Steve Howe had one of the most unfortunately named sessions of OSBC London - "Openadaptor - Efficient System Integration and Migration" - and one of the most interesting. Steve is Global Head of Open Source Initiatives for Dresdner Kleinwort Wasserstein, a Europe-based investment bank.
The company started its Openadaptor project to "provide an easy and standard way to allow DrKW to interact with a standard message bus." Innocuous enough. The purpose was to "stop the needless duplication of effort that would otherwise have ensued." Again, vanilla. The company wanted to coordinate and leverage a community - including its competitors - to offload support costs and improve development.
Did the dream become reality?
Not really, Steve said. He noted that DrKW received a lot of advice and contributions from outside the company, but not necessarily a community. As Steve said, "we made some good friends," but that's it. Why? Steve suggested it's because the "itch" they were scratching was probably fairly well-localized to DrKW - it wasn't a huge need that lots of people felt.

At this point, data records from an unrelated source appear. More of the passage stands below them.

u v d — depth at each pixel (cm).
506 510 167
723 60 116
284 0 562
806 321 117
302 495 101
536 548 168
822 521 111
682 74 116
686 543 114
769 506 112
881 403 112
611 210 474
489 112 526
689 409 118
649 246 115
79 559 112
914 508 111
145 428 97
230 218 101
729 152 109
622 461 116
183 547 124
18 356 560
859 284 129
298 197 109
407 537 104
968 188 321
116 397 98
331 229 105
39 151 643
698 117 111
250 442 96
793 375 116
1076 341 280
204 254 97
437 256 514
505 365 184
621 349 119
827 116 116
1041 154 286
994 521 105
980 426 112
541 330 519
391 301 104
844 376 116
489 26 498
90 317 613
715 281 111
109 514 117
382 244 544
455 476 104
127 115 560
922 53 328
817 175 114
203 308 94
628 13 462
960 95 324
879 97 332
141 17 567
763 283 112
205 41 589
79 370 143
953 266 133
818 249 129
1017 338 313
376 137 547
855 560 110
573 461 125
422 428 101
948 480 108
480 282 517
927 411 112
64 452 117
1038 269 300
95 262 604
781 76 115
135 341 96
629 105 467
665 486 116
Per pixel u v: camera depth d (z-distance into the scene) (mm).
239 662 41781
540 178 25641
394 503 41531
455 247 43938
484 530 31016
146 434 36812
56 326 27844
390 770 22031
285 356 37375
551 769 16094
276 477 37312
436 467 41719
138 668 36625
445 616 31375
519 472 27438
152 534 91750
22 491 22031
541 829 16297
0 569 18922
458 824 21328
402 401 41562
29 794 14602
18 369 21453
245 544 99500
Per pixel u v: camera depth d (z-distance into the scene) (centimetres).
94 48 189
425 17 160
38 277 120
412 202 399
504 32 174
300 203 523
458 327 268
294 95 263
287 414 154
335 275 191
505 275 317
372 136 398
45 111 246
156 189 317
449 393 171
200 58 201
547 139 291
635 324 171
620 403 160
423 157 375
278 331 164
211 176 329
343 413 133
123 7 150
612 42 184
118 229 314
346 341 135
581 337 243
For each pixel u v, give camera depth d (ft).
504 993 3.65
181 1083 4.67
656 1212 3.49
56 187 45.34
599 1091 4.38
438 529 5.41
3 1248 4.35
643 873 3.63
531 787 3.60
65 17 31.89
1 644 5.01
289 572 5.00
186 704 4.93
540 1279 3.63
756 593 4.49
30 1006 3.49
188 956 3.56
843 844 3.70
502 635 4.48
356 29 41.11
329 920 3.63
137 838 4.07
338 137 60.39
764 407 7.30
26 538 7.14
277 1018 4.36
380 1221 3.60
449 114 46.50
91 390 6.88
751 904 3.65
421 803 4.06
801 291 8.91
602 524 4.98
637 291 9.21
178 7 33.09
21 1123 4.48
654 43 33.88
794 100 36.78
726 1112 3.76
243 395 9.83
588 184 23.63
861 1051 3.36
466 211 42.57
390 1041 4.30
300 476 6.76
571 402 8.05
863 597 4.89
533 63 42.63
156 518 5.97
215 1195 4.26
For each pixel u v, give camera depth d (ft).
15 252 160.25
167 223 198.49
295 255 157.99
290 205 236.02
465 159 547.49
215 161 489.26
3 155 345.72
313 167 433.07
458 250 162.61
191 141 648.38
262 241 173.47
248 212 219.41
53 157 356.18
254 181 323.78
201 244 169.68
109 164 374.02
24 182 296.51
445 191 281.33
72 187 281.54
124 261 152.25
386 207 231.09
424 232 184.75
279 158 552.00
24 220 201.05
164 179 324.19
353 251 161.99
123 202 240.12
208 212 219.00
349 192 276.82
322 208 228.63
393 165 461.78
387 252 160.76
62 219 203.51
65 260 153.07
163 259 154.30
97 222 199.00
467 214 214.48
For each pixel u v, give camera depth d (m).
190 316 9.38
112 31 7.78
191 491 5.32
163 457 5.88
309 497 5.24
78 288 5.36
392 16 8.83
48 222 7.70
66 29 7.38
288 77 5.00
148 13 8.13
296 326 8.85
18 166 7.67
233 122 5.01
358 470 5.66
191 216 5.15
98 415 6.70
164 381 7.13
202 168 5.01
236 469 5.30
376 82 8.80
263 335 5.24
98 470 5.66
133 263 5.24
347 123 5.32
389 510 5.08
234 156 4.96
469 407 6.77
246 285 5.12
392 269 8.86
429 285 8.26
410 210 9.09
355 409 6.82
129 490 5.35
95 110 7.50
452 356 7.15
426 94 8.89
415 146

[UPDATE: Steve corrects me in the comments below: "One slight correction though - I didn't feel the itch was specific to DrKW, but rather to complex organisations with many systems and the need for middleware. ie the itch was smaller than 'I need an operating system that doesn't crash every 5 minutes'."]
Was it a mistake, in Steve's mind? No. But it required a lot more work than expected, because it's very difficult to get outside contributions. Marc Fleury addressed this in his opening remarks, as well. Those who take a "If I built it, they will come" attitude are going to fail. Completely. They won't come. Not without a lot of work.
Some of Steve's conclusions, based on the Openadaptor experience:
- Community development of software is possible at the lower end of the stack as there are fewer design choices to be made.
- At an even slightly more complex level such as openadaptor it becomes much more difficult to develop communally.
- Highly complex applications will never be able to be developed communually as there is too much scope for religious differences of opinion. [Asay: This is a different riff on a theme r0ml raised at OSCON 2003 and reprised at OSBC 2004 ("(More) Missing Open Source Projects").]
- There is scope for open source business software, but the development model will need to be different to that of traditional open source.
- Finally, remember the key differentiator between open source and proprietary software is quality, not cost. It is important not to lose support for open source as a whole by overselling what is possible today.